New models can withstand water, dust and dirt and usually meet IP67 or IP69K standards, making them suitable for even high-pressure, high-temperature washdown. The actuators are also designed and tested to withstand the shock and vibration levels typically seen in the off-highway environment.
The use of electric throttle actuators and sensors that measure demand has been shown to reduce fuel consumption, noise levels and engine wear and tear by optimizing engine rpm on portable jobsite equipment such as generators and air compressors. An engine-driven generator for charging batteries on a mobile communication or lighting system, for example, uses a sensor to control engine rpm in line with the charging requirement of the batteries. In applications such as aerial lifts, where generators are used to provide working voltage to portable power tools such as welders, grinders, drills, etc., controlling the speed of the engine is critical to providing appropriate voltage levels.

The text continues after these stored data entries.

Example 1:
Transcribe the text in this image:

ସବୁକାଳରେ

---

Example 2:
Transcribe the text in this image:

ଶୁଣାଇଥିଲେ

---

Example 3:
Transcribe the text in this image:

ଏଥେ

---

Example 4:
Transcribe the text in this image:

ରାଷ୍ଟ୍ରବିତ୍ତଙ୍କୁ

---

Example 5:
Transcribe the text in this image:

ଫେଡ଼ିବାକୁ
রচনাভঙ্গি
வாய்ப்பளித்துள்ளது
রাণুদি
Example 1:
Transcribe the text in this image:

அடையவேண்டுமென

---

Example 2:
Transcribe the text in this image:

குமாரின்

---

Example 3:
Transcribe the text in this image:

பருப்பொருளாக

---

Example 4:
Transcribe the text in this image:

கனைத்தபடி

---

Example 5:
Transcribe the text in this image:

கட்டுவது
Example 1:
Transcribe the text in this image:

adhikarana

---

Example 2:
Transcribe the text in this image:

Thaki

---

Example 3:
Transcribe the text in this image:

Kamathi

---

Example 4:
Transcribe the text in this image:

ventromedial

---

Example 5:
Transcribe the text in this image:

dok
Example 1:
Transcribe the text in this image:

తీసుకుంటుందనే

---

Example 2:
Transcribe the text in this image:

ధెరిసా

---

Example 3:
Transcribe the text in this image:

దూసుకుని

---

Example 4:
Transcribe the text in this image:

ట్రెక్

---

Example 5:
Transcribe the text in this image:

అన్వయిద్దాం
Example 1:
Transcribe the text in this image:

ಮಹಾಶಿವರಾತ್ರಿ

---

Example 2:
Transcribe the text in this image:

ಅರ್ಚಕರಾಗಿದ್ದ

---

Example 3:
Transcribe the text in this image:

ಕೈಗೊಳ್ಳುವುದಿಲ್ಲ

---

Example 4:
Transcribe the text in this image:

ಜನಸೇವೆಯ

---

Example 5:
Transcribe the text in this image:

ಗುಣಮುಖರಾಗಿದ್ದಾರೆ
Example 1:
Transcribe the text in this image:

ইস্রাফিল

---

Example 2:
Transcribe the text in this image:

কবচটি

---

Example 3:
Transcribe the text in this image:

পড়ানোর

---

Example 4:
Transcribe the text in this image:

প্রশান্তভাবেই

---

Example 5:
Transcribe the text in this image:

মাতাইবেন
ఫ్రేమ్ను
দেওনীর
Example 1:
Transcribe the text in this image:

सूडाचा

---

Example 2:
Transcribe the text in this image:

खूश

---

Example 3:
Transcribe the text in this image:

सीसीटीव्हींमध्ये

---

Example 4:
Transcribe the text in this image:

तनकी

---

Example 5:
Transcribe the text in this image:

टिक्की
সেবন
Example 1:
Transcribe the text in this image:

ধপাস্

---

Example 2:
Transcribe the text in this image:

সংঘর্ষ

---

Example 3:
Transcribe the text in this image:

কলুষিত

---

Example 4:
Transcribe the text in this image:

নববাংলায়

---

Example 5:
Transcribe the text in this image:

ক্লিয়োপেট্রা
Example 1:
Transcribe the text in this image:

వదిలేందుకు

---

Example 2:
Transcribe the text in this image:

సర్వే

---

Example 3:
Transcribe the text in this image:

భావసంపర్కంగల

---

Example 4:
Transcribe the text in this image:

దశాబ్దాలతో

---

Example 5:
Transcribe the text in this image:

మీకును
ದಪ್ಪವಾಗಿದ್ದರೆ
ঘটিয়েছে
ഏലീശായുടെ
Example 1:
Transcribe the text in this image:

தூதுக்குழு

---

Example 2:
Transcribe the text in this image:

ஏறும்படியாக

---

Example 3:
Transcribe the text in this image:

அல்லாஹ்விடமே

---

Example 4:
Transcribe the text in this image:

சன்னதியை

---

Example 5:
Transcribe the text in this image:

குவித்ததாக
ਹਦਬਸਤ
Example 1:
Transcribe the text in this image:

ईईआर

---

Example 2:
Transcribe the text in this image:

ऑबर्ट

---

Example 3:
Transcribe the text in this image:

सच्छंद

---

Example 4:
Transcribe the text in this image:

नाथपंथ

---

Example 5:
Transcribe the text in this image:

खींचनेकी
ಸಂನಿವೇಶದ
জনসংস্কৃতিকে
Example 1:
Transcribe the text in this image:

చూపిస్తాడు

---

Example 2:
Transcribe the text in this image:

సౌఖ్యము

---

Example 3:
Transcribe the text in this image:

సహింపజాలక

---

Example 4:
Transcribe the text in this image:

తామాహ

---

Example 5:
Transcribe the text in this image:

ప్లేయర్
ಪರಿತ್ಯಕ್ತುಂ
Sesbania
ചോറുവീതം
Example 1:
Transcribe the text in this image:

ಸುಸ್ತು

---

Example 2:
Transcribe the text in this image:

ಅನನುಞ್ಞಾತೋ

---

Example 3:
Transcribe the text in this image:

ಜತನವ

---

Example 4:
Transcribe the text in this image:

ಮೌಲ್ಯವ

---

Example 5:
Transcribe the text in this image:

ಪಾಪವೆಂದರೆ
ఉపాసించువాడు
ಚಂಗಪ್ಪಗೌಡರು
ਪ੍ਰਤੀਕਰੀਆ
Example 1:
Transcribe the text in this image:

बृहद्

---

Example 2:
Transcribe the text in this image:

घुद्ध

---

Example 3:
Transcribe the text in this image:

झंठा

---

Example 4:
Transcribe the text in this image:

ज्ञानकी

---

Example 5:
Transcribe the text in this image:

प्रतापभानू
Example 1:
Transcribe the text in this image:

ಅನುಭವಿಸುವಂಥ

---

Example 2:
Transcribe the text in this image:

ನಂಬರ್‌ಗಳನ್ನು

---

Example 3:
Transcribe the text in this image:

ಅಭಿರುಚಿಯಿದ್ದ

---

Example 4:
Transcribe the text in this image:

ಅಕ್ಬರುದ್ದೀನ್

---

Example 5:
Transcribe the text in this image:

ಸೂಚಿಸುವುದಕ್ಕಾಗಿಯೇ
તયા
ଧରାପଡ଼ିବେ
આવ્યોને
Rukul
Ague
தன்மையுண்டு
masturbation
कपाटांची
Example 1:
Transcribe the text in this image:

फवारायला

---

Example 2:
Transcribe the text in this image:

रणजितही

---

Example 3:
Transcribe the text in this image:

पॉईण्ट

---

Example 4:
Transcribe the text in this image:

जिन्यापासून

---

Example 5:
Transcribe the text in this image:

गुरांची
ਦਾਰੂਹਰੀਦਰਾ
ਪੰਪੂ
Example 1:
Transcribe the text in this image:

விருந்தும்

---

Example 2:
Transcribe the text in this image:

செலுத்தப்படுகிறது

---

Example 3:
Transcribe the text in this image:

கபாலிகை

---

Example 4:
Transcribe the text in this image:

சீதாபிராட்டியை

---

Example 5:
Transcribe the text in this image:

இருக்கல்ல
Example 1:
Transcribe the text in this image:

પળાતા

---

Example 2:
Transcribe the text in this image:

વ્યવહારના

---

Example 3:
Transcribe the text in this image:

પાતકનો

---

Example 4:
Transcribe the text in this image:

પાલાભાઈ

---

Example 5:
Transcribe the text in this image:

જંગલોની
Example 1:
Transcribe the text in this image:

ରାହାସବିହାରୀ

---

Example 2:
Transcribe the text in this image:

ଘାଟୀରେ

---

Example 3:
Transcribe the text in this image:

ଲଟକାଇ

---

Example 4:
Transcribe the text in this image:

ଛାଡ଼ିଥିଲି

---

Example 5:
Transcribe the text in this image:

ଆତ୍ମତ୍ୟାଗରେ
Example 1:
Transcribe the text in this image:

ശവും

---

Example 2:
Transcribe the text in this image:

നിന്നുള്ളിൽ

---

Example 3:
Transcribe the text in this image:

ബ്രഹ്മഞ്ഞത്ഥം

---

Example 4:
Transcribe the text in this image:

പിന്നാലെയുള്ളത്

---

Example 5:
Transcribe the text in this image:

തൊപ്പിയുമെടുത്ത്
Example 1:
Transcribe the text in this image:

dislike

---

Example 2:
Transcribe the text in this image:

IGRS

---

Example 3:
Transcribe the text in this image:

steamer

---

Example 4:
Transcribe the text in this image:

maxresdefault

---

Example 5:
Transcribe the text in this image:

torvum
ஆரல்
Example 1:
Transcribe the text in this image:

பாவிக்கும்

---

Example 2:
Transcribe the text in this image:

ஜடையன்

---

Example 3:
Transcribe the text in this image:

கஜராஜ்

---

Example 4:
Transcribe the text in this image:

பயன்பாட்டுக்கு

Overall, the use of electric linear actuators makes machine design easier. Electric throttle actuators enable more efficient operation of mechanical diesel engines and, by providing a greater range of control, facilitate the automation of processes to increase productivity, reduce noise, improve safety and provide greater fuel economy with more environmentally friendly solutions. These robust actuators are virtually maintenance-free and, in many applications, offer an economical alternative to electronic engines with full fuel management systems.
Al Wroblaski is a product manager at Thomson Industries, Inc.